Drop all images. Then write out each line below exactly as given.

(Records supplied)

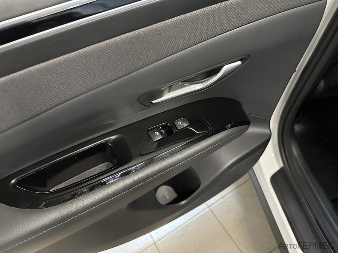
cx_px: 169
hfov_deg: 71.6
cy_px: 126
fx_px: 234
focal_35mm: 24
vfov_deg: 56.8
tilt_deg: -52.6
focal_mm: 6.86
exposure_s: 1/33
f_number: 1.78
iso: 1000
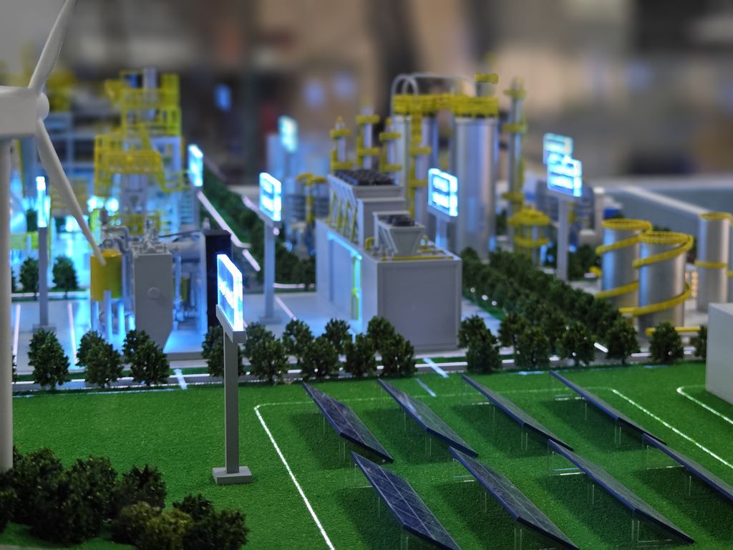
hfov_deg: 26.0
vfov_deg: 19.6
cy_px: 275
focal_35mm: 75
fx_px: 1588
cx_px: 366
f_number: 1.8
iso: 200
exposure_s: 1/109
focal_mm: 9.87
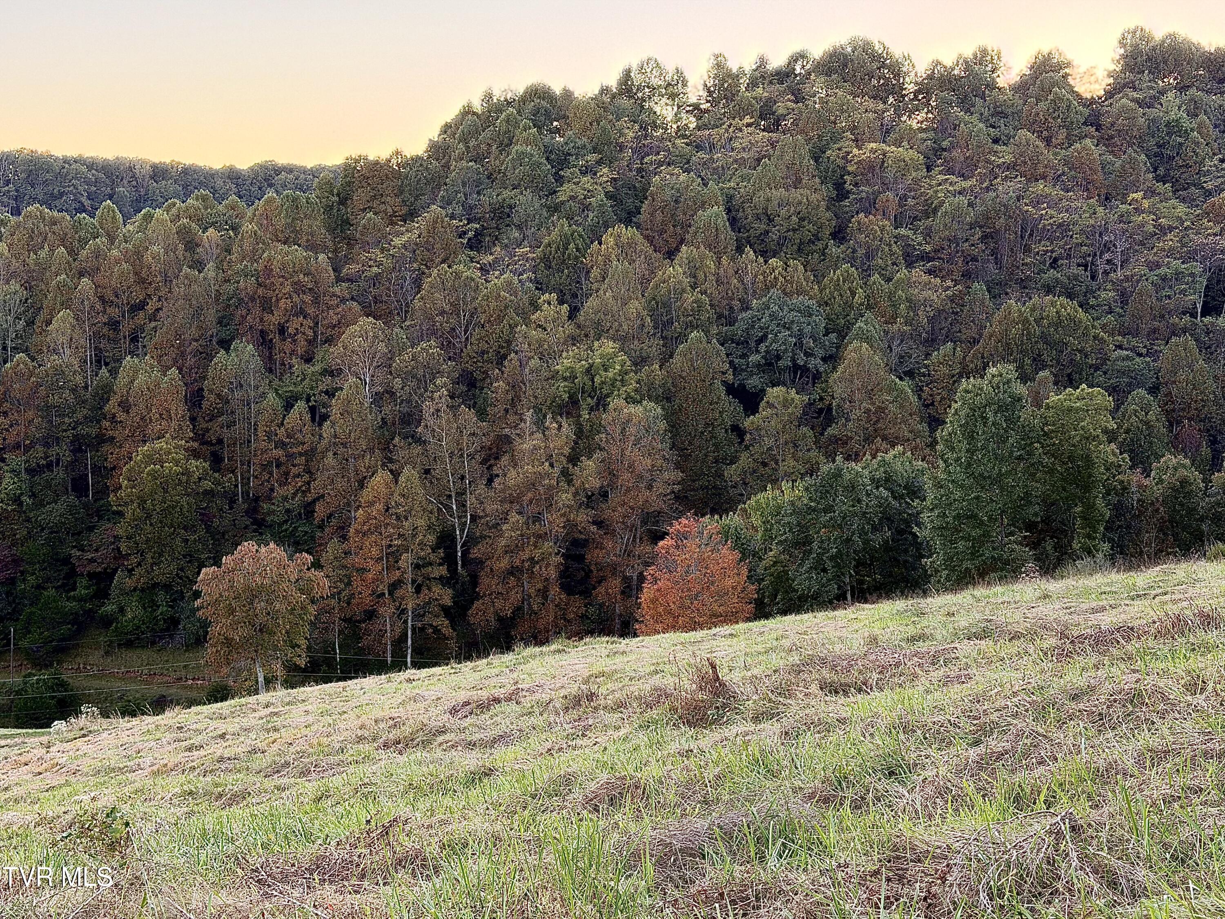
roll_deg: -0.3
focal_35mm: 48
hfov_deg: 39.7
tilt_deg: -6.9
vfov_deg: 30.3
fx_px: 1699
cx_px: 612
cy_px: 460
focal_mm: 6.76
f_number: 1.78
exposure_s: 1/206
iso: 160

(End Records supplied)

Output of the task:
cx_px: 169
hfov_deg: 71.6
cy_px: 126
fx_px: 234
focal_35mm: 24
vfov_deg: 56.8
tilt_deg: -52.6
focal_mm: 6.86
exposure_s: 1/33
f_number: 1.78
iso: 1000
hfov_deg: 26.0
vfov_deg: 19.6
cy_px: 275
focal_35mm: 75
fx_px: 1588
cx_px: 366
f_number: 1.8
iso: 200
exposure_s: 1/109
focal_mm: 9.87
roll_deg: -0.3
focal_35mm: 48
hfov_deg: 39.7
tilt_deg: -6.9
vfov_deg: 30.3
fx_px: 1699
cx_px: 612
cy_px: 460
focal_mm: 6.76
f_number: 1.78
exposure_s: 1/206
iso: 160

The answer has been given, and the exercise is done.